WHAT IS EXPECTED: What is needed is an exact copy of the listing, with no pictures in it.

SOURCE MATERIAL:
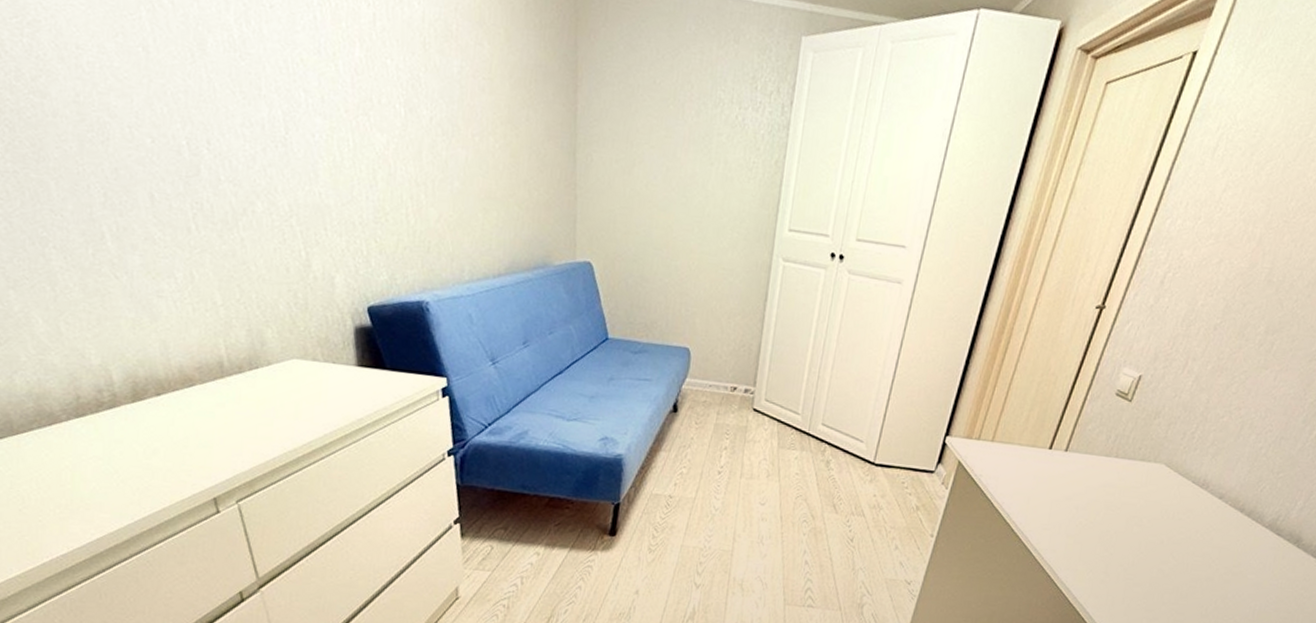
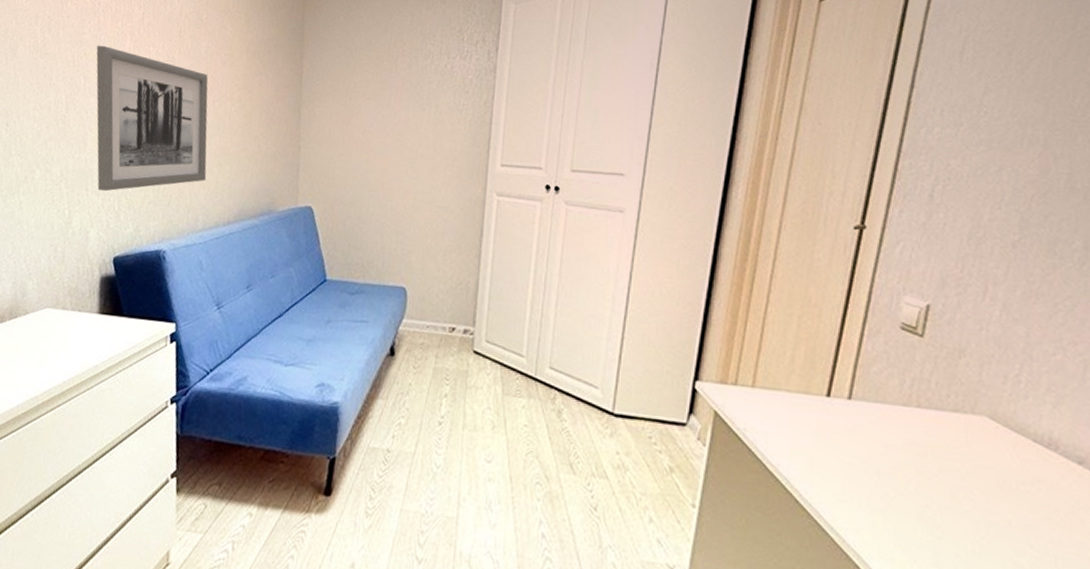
wall art: none [316,49,470,233] -> present [96,45,208,192]

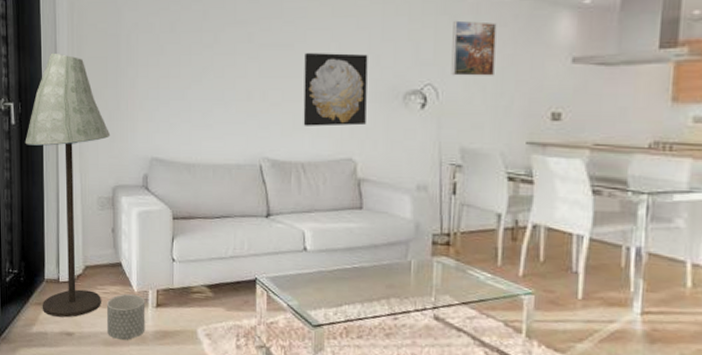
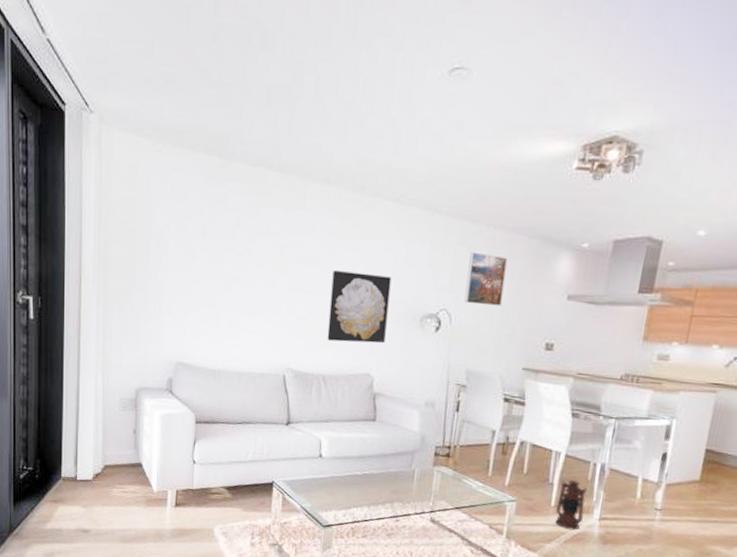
floor lamp: present [25,53,111,318] -> none [44,247,136,515]
planter: present [106,293,146,340] -> none [124,493,164,537]
lantern: none [584,267,622,327] -> present [555,479,588,531]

OUTPUT OF THE EXERCISE:
wall art: none [316,49,470,233] -> present [96,45,208,192]

floor lamp: present [25,53,111,318] -> none [44,247,136,515]
planter: present [106,293,146,340] -> none [124,493,164,537]
lantern: none [584,267,622,327] -> present [555,479,588,531]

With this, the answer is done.